TASK REQUIREMENTS | Without the pictures, output the records below word for word.

RECORD EXCERPTS |
== == ==
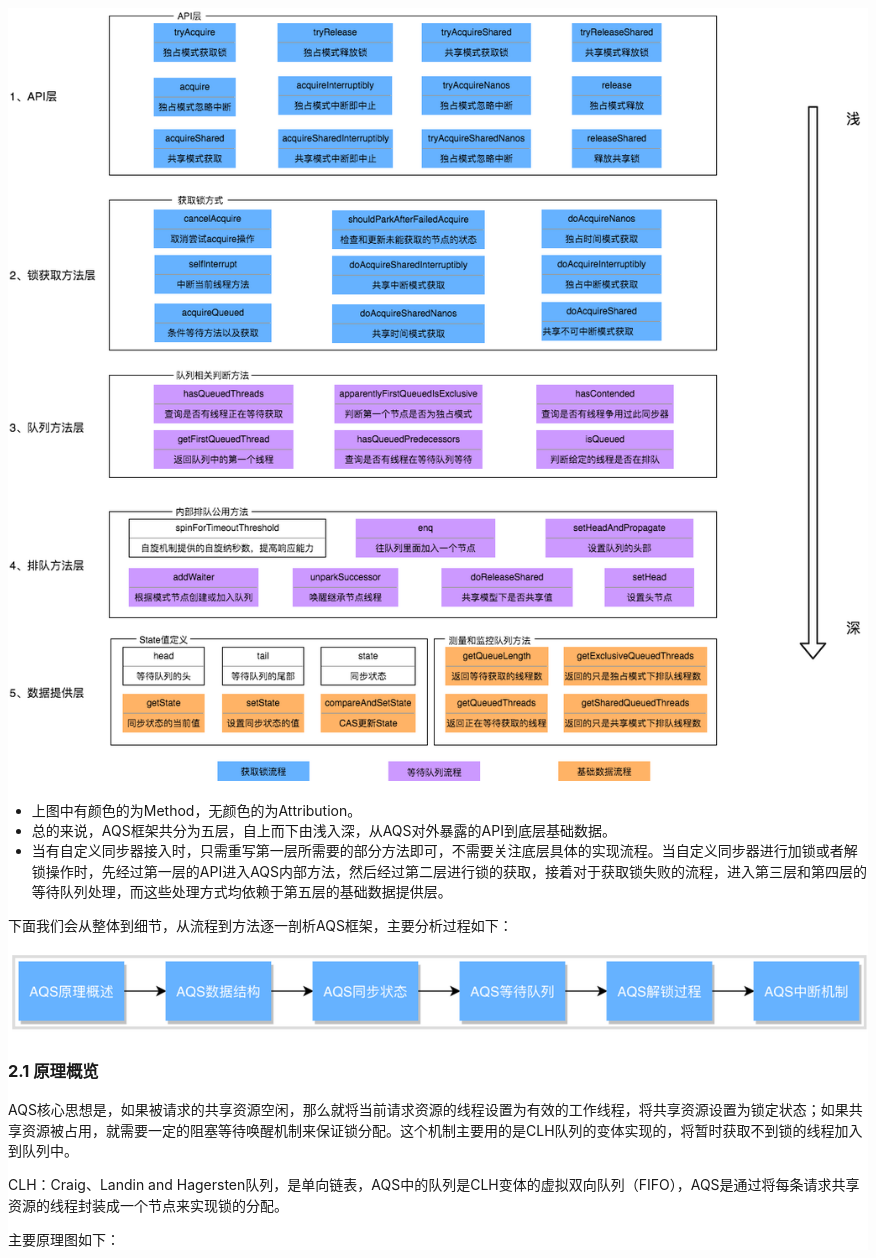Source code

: <p><img src="assets/82077ccf14127a87b77cefd1ccf562d3253591.png" alt="img" /></p>
<ul>
<li>上图中有颜色的为Method，无颜色的为Attribution。</li>
<li>总的来说，AQS框架共分为五层，自上而下由浅入深，从AQS对外暴露的API到底层基础数据。</li>
<li>当有自定义同步器接入时，只需重写第一层所需要的部分方法即可，不需要关注底层具体的实现流程。当自定义同步器进行加锁或者解锁操作时，先经过第一层的API进入AQS内部方法，然后经过第二层进行锁的获取，接着对于获取锁失败的流程，进入第三层和第四层的等待队列处理，而这些处理方式均依赖于第五层的基础数据提供层。</li>
</ul>
<p>下面我们会从整体到细节，从流程到方法逐一剖析AQS框架，主要分析过程如下：</p>
<p><img src="assets/d2f7f7fffdc30d85d17b44266c3ab05323338.png" alt="img" /></p>
<h3>2.1 原理概览</h3>
<p>AQS核心思想是，如果被请求的共享资源空闲，那么就将当前请求资源的线程设置为有效的工作线程，将共享资源设置为锁定状态；如果共享资源被占用，就需要一定的阻塞等待唤醒机制来保证锁分配。这个机制主要用的是CLH队列的变体实现的，将暂时获取不到锁的线程加入到队列中。</p>
<p>CLH：Craig、Landin and Hagersten队列，是单向链表，AQS中的队列是CLH变体的虚拟双向队列（FIFO），AQS是通过将每条请求共享资源的线程封装成一个节点来实现锁的分配。</p>
<p>主要原理图如下：</p>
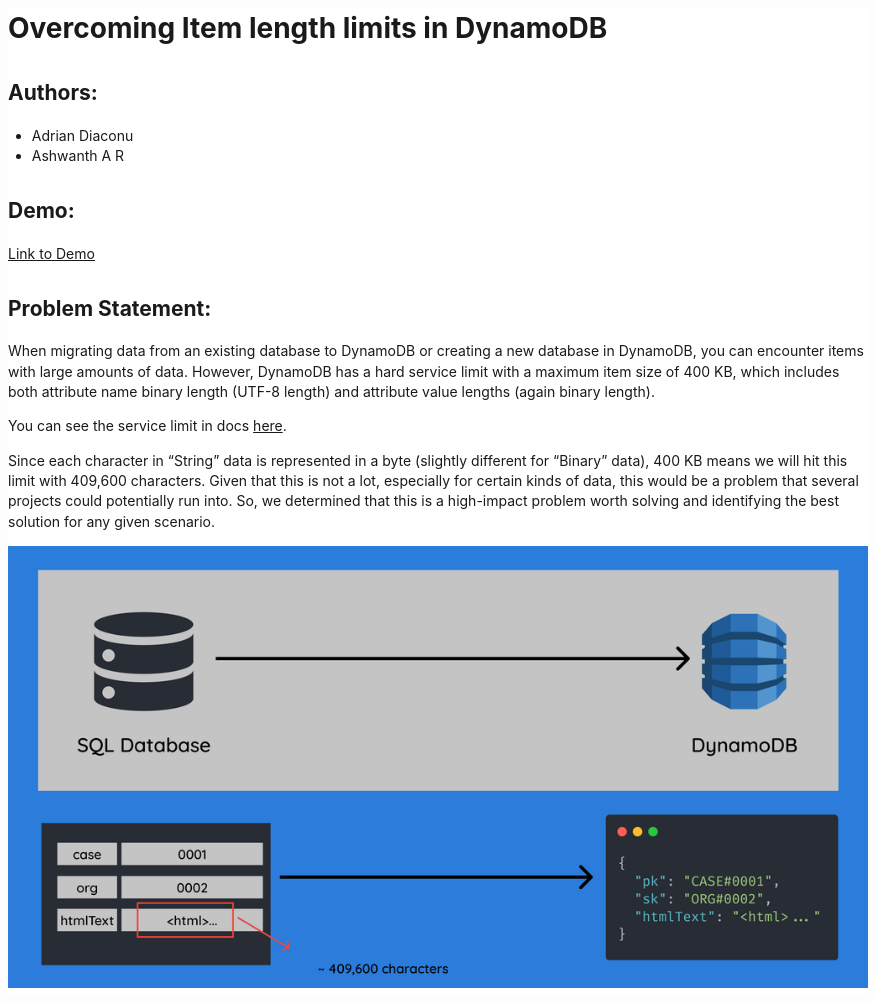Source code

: # Overcoming Item length limits in DynamoDB

## Authors:

- Adrian Diaconu
- Ashwanth A R

## Demo:

[Link to Demo](https://drive.google.com/file/d/1FLVj_JYubGmAUXGV7JwRYikPdhAL9ILT/view)


## Problem Statement:

When migrating data from an existing database to DynamoDB or creating a new database in DynamoDB, you can encounter items with large amounts of data. However, DynamoDB has a hard service limit with a maximum item size of 400 KB, which includes both attribute name binary length (UTF-8 length) and attribute value lengths (again binary length).

You can see the service limit in docs [here](https://docs.aws.amazon.com/amazondynamodb/latest/developerguide/Limits.html#limits-items).

Since each character in “String” data is represented in a byte (slightly different for “Binary” data), 400 KB means we will hit this limit with 409,600 characters. Given that this is not a lot, especially for certain kinds of data, this would be a problem that several projects could potentially run into. So, we determined that this is a high-impact problem worth solving and identifying the best solution for any given scenario.

![Character Limit Issue](./assets/charcter-limit.png)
== == ==
EXERCISE SOLUTION |
Source code

: <p><img src="assets/82077ccf14127a87b77cefd1ccf562d3253591.png" alt="img" /></p>
<ul>
<li>上图中有颜色的为Method，无颜色的为Attribution。</li>
<li>总的来说，AQS框架共分为五层，自上而下由浅入深，从AQS对外暴露的API到底层基础数据。</li>
<li>当有自定义同步器接入时，只需重写第一层所需要的部分方法即可，不需要关注底层具体的实现流程。当自定义同步器进行加锁或者解锁操作时，先经过第一层的API进入AQS内部方法，然后经过第二层进行锁的获取，接着对于获取锁失败的流程，进入第三层和第四层的等待队列处理，而这些处理方式均依赖于第五层的基础数据提供层。</li>
</ul>
<p>下面我们会从整体到细节，从流程到方法逐一剖析AQS框架，主要分析过程如下：</p>
<p><img src="assets/d2f7f7fffdc30d85d17b44266c3ab05323338.png" alt="img" /></p>
<h3>2.1 原理概览</h3>
<p>AQS核心思想是，如果被请求的共享资源空闲，那么就将当前请求资源的线程设置为有效的工作线程，将共享资源设置为锁定状态；如果共享资源被占用，就需要一定的阻塞等待唤醒机制来保证锁分配。这个机制主要用的是CLH队列的变体实现的，将暂时获取不到锁的线程加入到队列中。</p>
<p>CLH：Craig、Landin and Hagersten队列，是单向链表，AQS中的队列是CLH变体的虚拟双向队列（FIFO），AQS是通过将每条请求共享资源的线程封装成一个节点来实现锁的分配。</p>
<p>主要原理图如下：</p>
Source code

: # Overcoming Item length limits in DynamoDB

## Authors:

- Adrian Diaconu
- Ashwanth A R

## Demo:

[Link to Demo](https://drive.google.com/file/d/1FLVj_JYubGmAUXGV7JwRYikPdhAL9ILT/view)


## Problem Statement:

When migrating data from an existing database to DynamoDB or creating a new database in DynamoDB, you can encounter items with large amounts of data. However, DynamoDB has a hard service limit with a maximum item size of 400 KB, which includes both attribute name binary length (UTF-8 length) and attribute value lengths (again binary length).

You can see the service limit in docs [here](https://docs.aws.amazon.com/amazondynamodb/latest/developerguide/Limits.html#limits-items).

Since each character in “String” data is represented in a byte (slightly different for “Binary” data), 400 KB means we will hit this limit with 409,600 characters. Given that this is not a lot, especially for certain kinds of data, this would be a problem that several projects could potentially run into. So, we determined that this is a high-impact problem worth solving and identifying the best solution for any given scenario.

![Character Limit Issue](./assets/charcter-limit.png)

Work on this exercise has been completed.